TASKS TO COMPLETE →
1. Copy the stretch of the passage on torn writes from "A possible middle" through "creating mixed mappings." word for word.
2. In the passage on torn writes, which fix is described as the least performant?
3. Continue the passage on torn writes, starting after its last sentence.

===== PASSAGE SHOWN =====

IOWs, although the *disk write* was completed successfully, the mapping
updates were torn, and the user program sees a torn write.

The most performant/painful way to fix this would be to make the whole
ioend completion a logged operation so that we could commit to updating
all the unwritten mappings and restart it after a crash.

The least performant of course is to write zeroes at allocation time,
like we do for fsdax.

A possible middle ground would be to detect IOMAP_ATOMIC in the
->iomap_begin method, notice that there are mixed mappings under the
proposed untorn IO, and pre-convert the unwritten blocks by writing
zeroes to disk and updating the mappings before handing the one single
mapping back to iomap_dio_rw to stage the untorn writes bio.  At least
you'd only be suffering that penalty for the (probable) corner case of
someone creating mixed mappings.

===== GIVEN INFORMATION =====

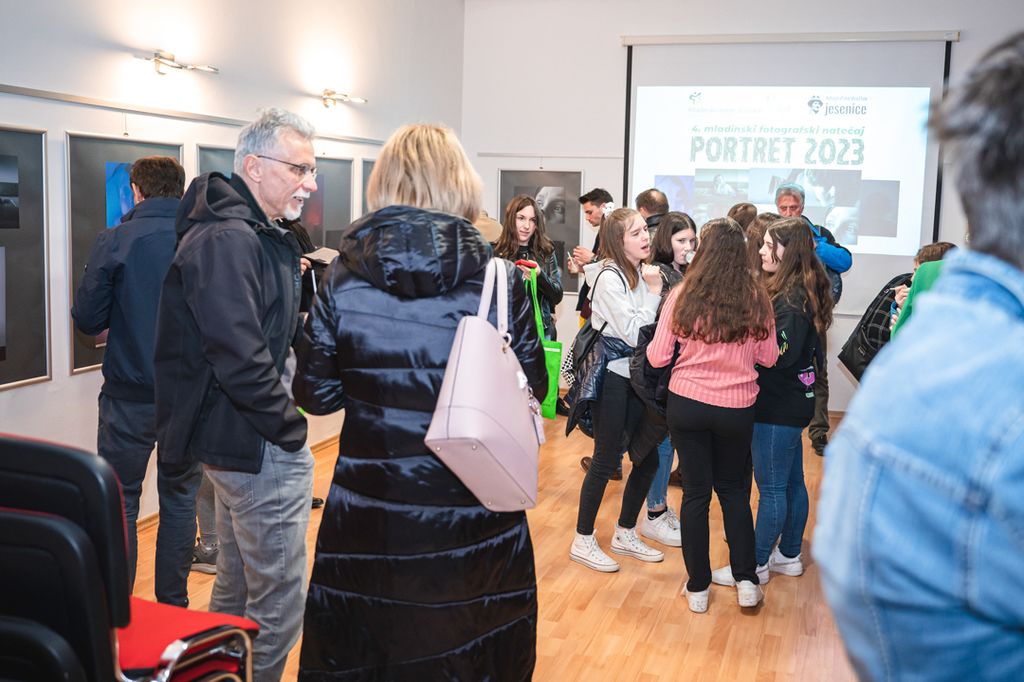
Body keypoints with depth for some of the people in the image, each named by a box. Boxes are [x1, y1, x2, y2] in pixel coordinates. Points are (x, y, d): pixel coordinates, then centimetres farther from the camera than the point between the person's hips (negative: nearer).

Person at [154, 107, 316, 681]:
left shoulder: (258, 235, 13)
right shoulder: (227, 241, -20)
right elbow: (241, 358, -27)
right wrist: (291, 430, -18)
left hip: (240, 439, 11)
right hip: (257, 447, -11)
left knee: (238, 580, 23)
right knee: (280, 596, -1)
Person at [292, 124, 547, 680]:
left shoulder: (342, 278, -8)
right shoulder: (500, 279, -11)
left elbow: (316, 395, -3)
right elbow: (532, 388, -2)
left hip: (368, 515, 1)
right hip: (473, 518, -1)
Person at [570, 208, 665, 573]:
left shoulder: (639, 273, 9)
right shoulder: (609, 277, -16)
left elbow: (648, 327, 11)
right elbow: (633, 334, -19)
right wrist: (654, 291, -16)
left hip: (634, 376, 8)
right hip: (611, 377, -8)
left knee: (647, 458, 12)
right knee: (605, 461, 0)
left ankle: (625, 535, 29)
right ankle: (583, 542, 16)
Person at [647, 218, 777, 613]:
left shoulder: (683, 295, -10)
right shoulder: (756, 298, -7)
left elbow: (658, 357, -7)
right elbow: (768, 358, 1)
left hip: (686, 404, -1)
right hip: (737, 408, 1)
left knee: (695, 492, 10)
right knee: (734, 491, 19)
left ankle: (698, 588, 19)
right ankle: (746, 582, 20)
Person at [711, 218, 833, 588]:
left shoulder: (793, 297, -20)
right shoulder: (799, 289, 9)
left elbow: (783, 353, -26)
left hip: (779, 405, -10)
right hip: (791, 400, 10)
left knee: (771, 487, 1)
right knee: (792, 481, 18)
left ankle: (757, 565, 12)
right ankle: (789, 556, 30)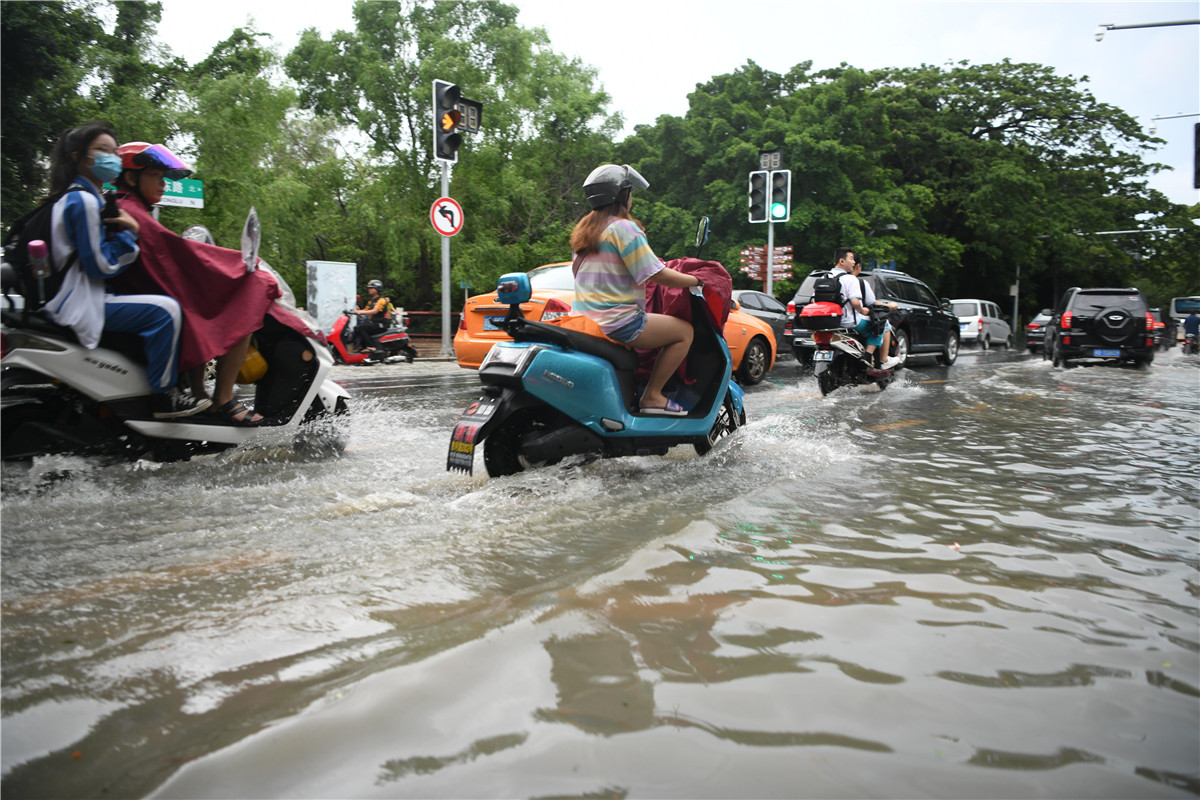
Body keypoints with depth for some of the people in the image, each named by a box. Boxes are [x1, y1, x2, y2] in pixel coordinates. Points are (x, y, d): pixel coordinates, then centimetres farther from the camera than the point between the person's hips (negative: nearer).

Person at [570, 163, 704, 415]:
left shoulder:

=====
===== GIVEN INFORMATION =====

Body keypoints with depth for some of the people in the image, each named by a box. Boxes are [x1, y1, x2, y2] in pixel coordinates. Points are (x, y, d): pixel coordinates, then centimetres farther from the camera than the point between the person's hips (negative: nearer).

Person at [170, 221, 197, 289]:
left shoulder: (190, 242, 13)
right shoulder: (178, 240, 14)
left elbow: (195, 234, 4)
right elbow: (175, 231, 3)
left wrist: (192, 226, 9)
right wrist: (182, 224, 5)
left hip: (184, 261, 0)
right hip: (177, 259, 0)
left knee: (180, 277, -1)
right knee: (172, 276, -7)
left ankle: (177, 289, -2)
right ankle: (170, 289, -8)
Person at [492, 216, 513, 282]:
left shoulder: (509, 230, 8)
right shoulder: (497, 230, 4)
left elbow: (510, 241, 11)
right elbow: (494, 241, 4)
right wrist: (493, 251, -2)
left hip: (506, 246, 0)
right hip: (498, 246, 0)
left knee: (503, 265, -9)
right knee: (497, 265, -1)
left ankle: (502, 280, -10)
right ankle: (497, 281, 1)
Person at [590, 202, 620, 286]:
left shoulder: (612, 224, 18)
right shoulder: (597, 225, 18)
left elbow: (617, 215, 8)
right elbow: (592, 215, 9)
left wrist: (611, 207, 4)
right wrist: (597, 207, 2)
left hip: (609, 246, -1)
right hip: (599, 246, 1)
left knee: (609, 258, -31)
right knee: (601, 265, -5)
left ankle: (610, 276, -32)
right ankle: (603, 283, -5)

=====

ANSWERS GIVEN →
1.
A possible middle ground would be to detect IOMAP_ATOMIC in the
->iomap_begin method, notice that there are mixed mappings under the
proposed untorn IO, and pre-convert the unwritten blocks by writing
zeroes to disk and updating the mappings before handing the one single
mapping back to iomap_dio_rw to stage the untorn writes bio.  At least
you'd only be suffering that penalty for the (probable) corner case of
someone creating mixed mappings.

2. Writing zeroes at allocation time, as is done for fsdax.

3.
> 
> > 
> > > +			iomap_sector(iomap, pos)) {
> > > +			ret = -EINVAL;
> > > +			goto out;
> > > +		}
> > > +	} else if (atomic) {
> > > +		orig_nr_pages = bio_iov_vecs_to_alloc(i, BIO_MAX_VECS);
> > > +	}
> > > +
> > >   	/*
> > >   	 * Save the original count and trim the iter to just the extent we
> > >   	 * are operating on right now.  The iter will be re-expanded once
> > >   	 * we are done.
> > >   	 */
> > > -	orig_count = iov_iter_count(dio->submit.iter);
> > > -	iov_iter_truncate(dio->submit.iter, length);
> > > +	orig_count = iov_iter_count(i);
> > > +	iov_iter_truncate(i, length);
> > > -	if (!iov_iter_count(dio->submit.iter))
> > > +	if (!iov_iter_count(i))
> > >   		goto out;
> > >   	/*
> > > @@ -365,27 +408,46 @@ static loff_t iomap_dio_bio_iter(const struct iomap_iter *iter,
> > >   	 * can set up the page vector appropriately for a ZONE_APPEND
> > >   	 * operation.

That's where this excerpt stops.